I agree, at least they are similar enough to wonder why they would appear in a triplet, separated by dukkha.
There is a slight difference still. While a-nicca means ‘not-constant’, vipariṇāma means a change - In Buddhist dictionaries also ‘change for the worse’, but not in sanskrit where it’s a neutral change.
The term is completely absent from pre-Buddhist literature which makes it suspicious, but I also can’t see which old typo this could have been. Also pariṇāma (that also means change) only appears in the epics 2-3 centuries later.
In the suttas it is mostly rooted in the SN, and there mostly in the SN 22, SN 24, and SN 35, i.e. where we also mostly find the anicca-dukkha-anatta triplet.
Psychologically the term makes sense. After all things usually don’t just fall apart and break away, but they rather change: a little bit of back pain, some more wrinkles. So especially when our bodies get older and good feelings fade away the resulting dissatisfaction is accurately described by vipariṇāma, as e.g. in SN 22.2.
In that sense the term vipariṇāmadukkha makes equal sense: suffering due to change (in SN 38.14, SN 45.65, MN 44, DN 33).
The triplet appears only (or mostly?) in the form of anicca-dukkha-vipariṇāmadhamma. And I have no clue what -dhamma is supposed to mean here: principle, law, teaching, thing, phenomenon?!?!
In most other cases the single word indeed appears close to anicca as a cause for dukkha, which of course makes more sense than the other way round (so in SN 22.43, SN 25.).
Or it appears close to another related term, aññathatta (also ‘change’), with some nice images in SN 22.80 (also SN 35.69, AN 10.29, MN 67)
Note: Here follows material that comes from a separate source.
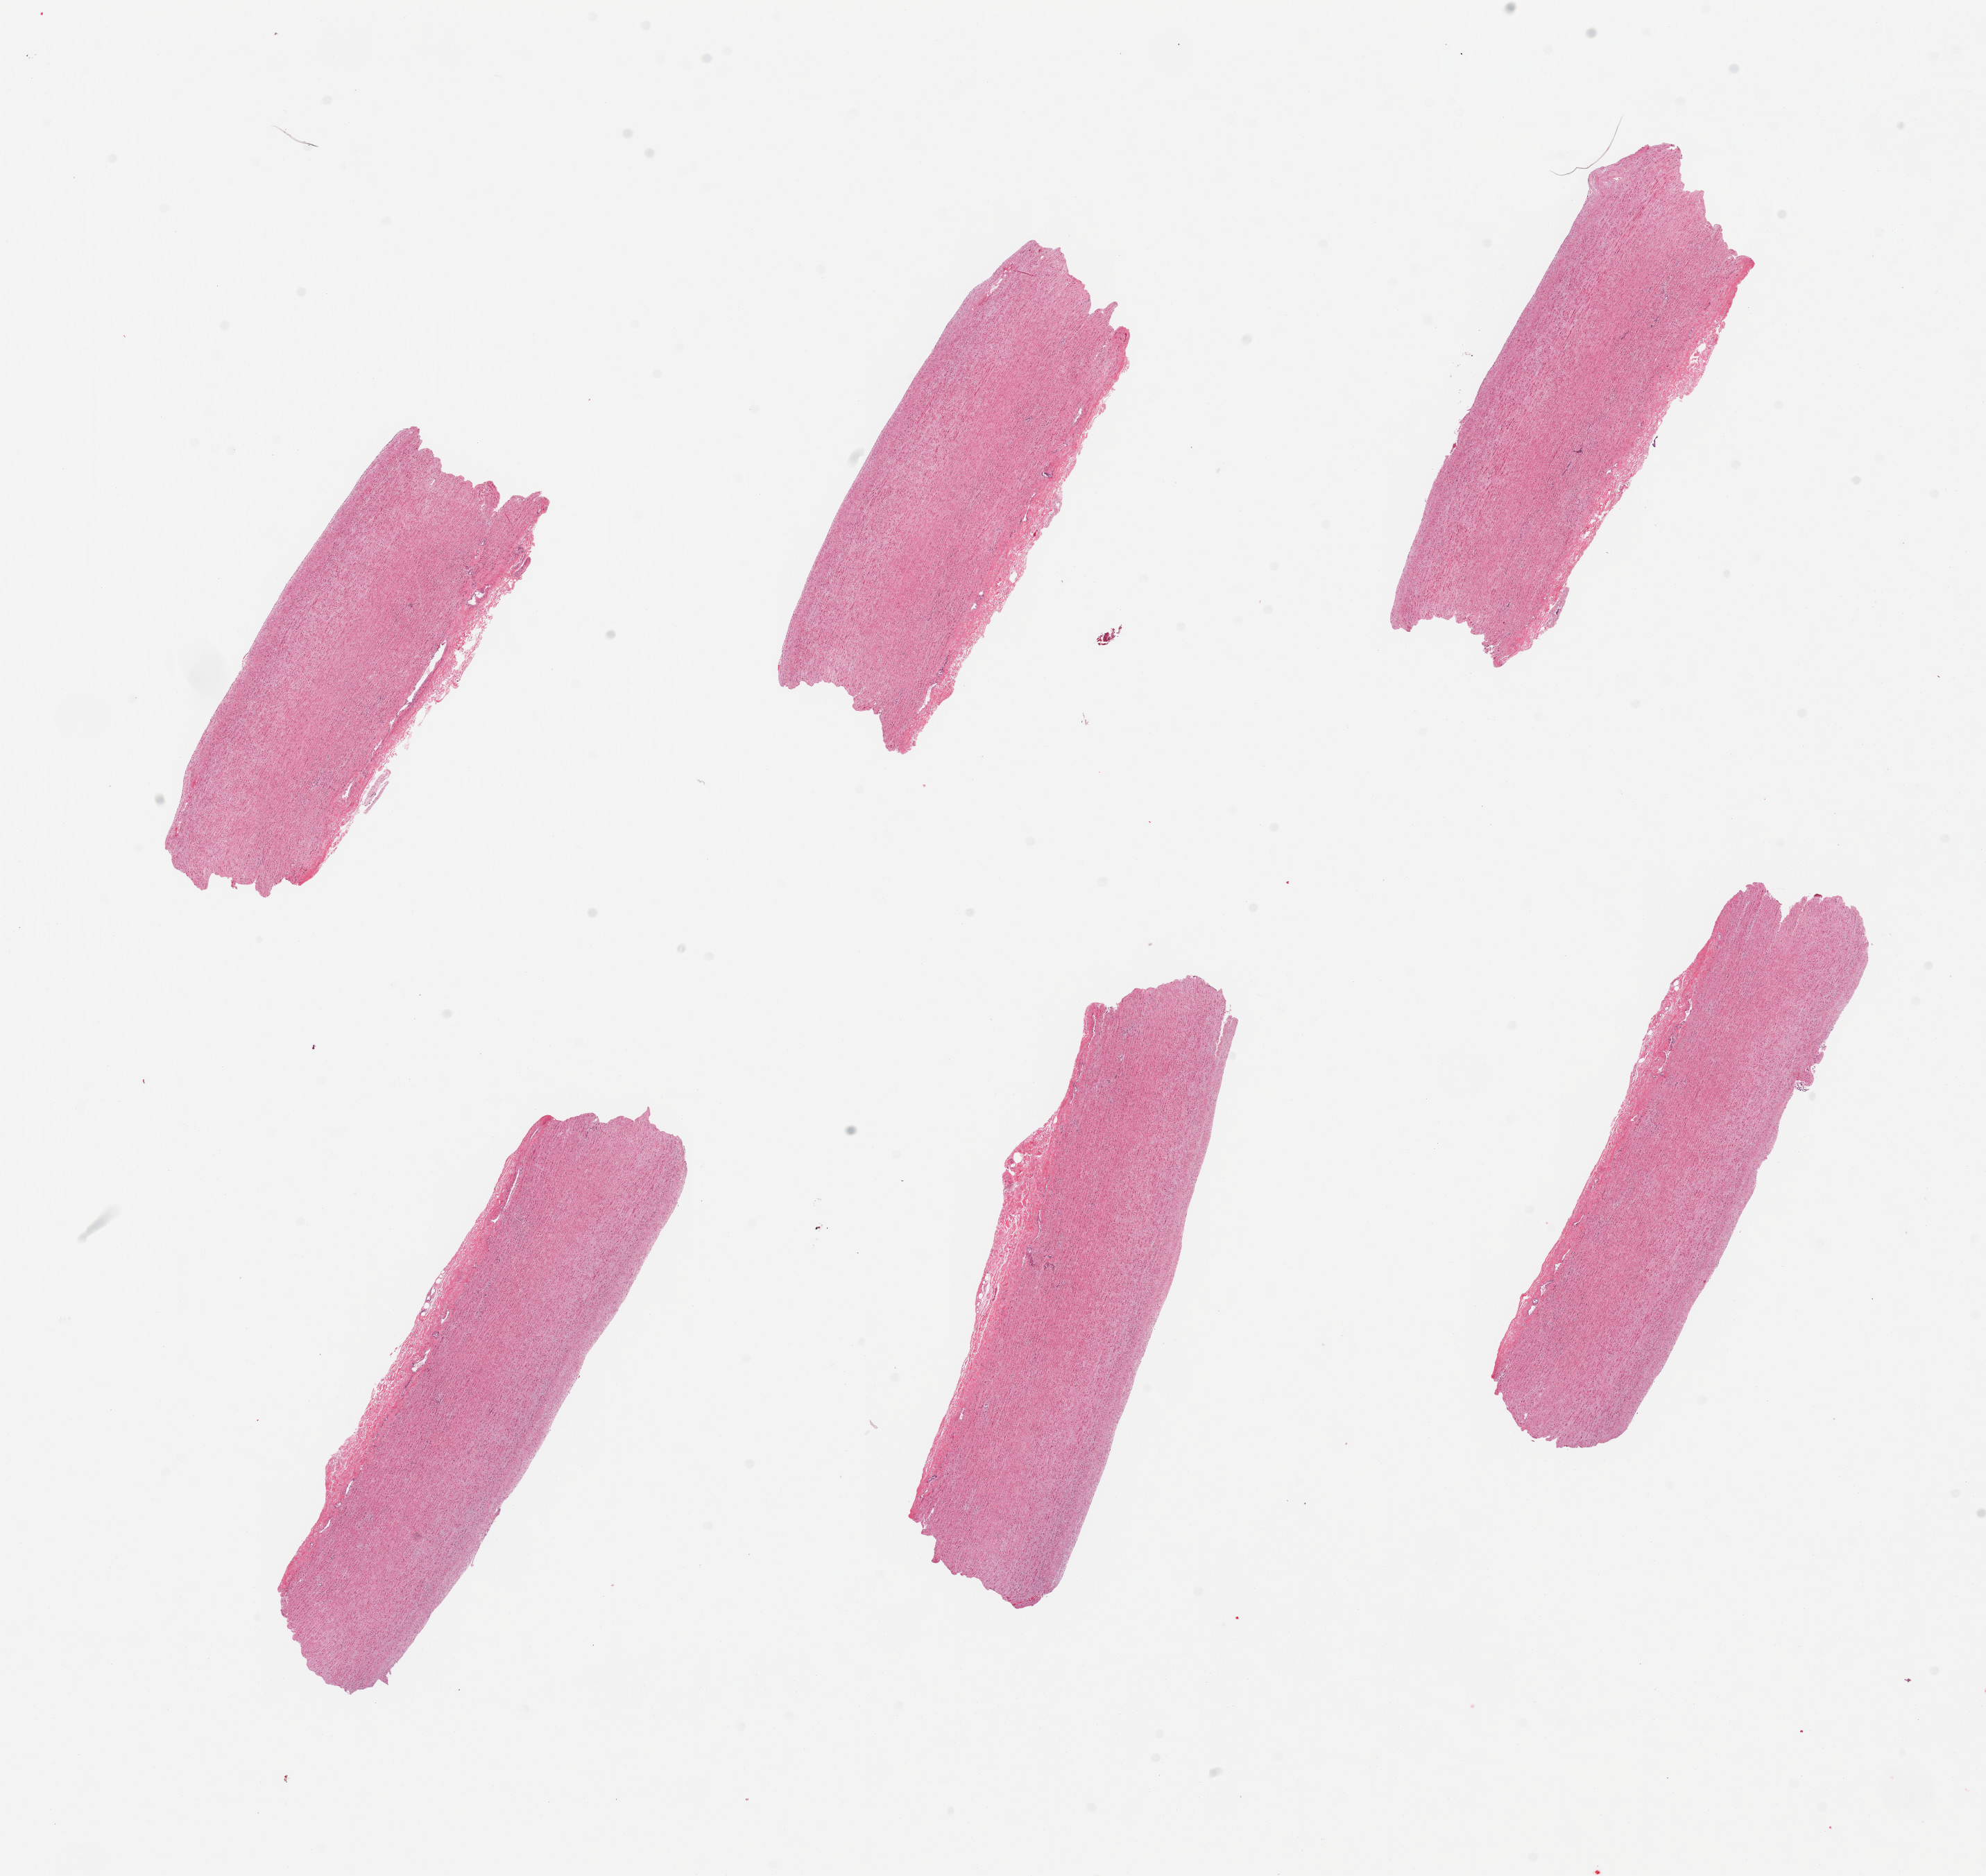
Whole-slide image, H&E stain — whole scanned area (about 22.6 x 21.4 mm) shown as a low-resolution overview, PAXgene-fixed, paraffin-embedded tissue, sampled site (target tissue): aorta, donor tissue sample.
Review note (as recorded): 6 pieces, no abnormalties.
All three change-terms, anicca, vipariṇāma, and aññathatta appear in SN 25 and SN 35.93.
Finally we have also a formula of the opposites, as the view of eternalists: "After death I will be permanent (nicca), everlasting (dhuva), eternal (sassata), and imperishable (avipariṇāmadhamma). So in SN 22.81, SN 22.94, SN 22.96-98, SN 22.152, SN 24.3, MN 2, MN 22, MN 146, DN 1, DN 24).
I don’t know how helpful this is, except that anicca and vipariṇāma are almost overlapping and that the triplet of anicca-dukkha-vipariṇāma doesn’t seem to make much sense to me.
Maybe @sujato has more insight in the matter?